Devastated by tourism’s worst-ever crisis, small hoteliers are eager to emerge from months of closed doors but are unable to access the lifeline Government promised them just over two months ago, they have claimed.
But while the hoteliers said they were awaiting “further notice” on how to access the $200 million Barbados Tourism Fund facility, Minister of Tourism Kerrie Symmonds charged the hoteliers were the ones holding back.
The issue was among several raised during Wednesday’s 20th annual general meeting of the Intimate Hotels of Barbados (IHB), the 20-year-old non-profit company that unites roughly 50 small, independent, indigenously owned hotels and apartments.
Outgoing chairman Soni Kessuram said the small hotels have been gravely impacted by the deadly coronavirus since it was first detected here in March, and it made the challenges associated with the increases in the room rate levy, commercial water rates and land tax in 2018/2019 pale in comparison.
She recalled: “From the first week in March members reported cancellations of bookings, short stays and no shows. As the month progressed cancellations [skyrocketed] until we eventually went into full lockdown mode.
“We closed all our operations and unfortunately had to lay-off our staff. To this end, the IHB submitted a letter to the Minister of Tourism and International Transport on March 27 requesting relief for its members by waiving various taxes and levies for a three to six month period, as well as to access a working capital loan fund with a low-interest rate. This has since been announced as a COVID-19 assistance measure for small hotels and we look forward to receiving further notice on how to access this.”
But Symmonds countered that it was up to the hoteliers to come forward for the concessionary loans which are to be backed by local commercial banks.
Indicating that the commercial banks were somewhat reluctant about helping to raise the capital, he added that the Inter-American Development Bank (IDB) has already accepted the proposal “in principle”.
Symmonds declared: “I think you begin by coming and saying you want to express an interest in this. Let us keep the banking community at the table, we can then work through whatever the individual challenges may be or may not be, but to start by saying ‘I am going to rest on my laurels and kick this can down the road’ may create an opportunity for potential financiers to walk away.”

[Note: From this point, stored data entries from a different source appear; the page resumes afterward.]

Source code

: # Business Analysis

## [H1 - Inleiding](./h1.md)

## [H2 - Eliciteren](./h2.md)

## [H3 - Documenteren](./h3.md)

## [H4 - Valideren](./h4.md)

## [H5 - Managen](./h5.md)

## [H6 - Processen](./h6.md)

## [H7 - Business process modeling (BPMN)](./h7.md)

In addition to tax deferral for tourism for the rest of 2020 to 2021, Prime Minister Mia Mottley had announced at the end of April the establishment of the $200 million Barbados Tourism Fund facility in a $2 billion economic stimulus plan.
The fund, which is to be established with the assistance from IDB Invest, the private sector arm of the IDB, is to be a loan facility providing urgent working capital, investment loans, and where possible blended finance for the upgrade of hotels and tourism-related businesses.
Government had promised to put seed capital of $10 million in the fund towards bridge financing, as would ANSA Merchant Bank.
One main condition to access the financing is that companies should retain “as much staff as possible”.
Symmonds told the group: “Where have we gotten so far? We sat down with the Inter-American Development Bank . . . the Government’s proposal has been accepted by the bank in principle, where you will have a 4.5 per cent interest rate on loans that would run for ten years with a two-year moratorium on principal repayments”.
But, he said, his concern was that commercial banks were somewhat “lukewarm” on the idea of helping to raise the $200 million, and he feared they could walk away if hoteliers did not start to come forward to access the loans.
The tourism minister said: “I understand why they are a little cold. Many of them are not run from in Barbados, many of them do not understand that this industry is the heart-beat of this country [and] many of them are risk-averse quite frankly.
“We have demonstrated that we can think out of the box and that is where the idea of the Barbados Welcome Stamp comes about. We can get people to Barbados. We believe firmly that we can do this, but what we cannot afford to do is to have the banks withdraw from the $200 million refurbishment and working capital facility.
“We can’t afford for that to happen, because the IDB, to their credit, has said they are prepared to view the industry very broadly – looking at accommodations, restaurants, attractions, ground transportation and food suppliers.”
Pointing out that the opportunity might not present itself again any time soon, Symmonds added: “So what we really need is to have expressions of interest in the loans. I think that It would be a shame if hoteliers do not use this an opportunity to say let me step up to the plate and at least begin the discussions about how I can access relatively low term financing in order to do some of the refurbishment and maintenance that need to be done at the properties that you have.”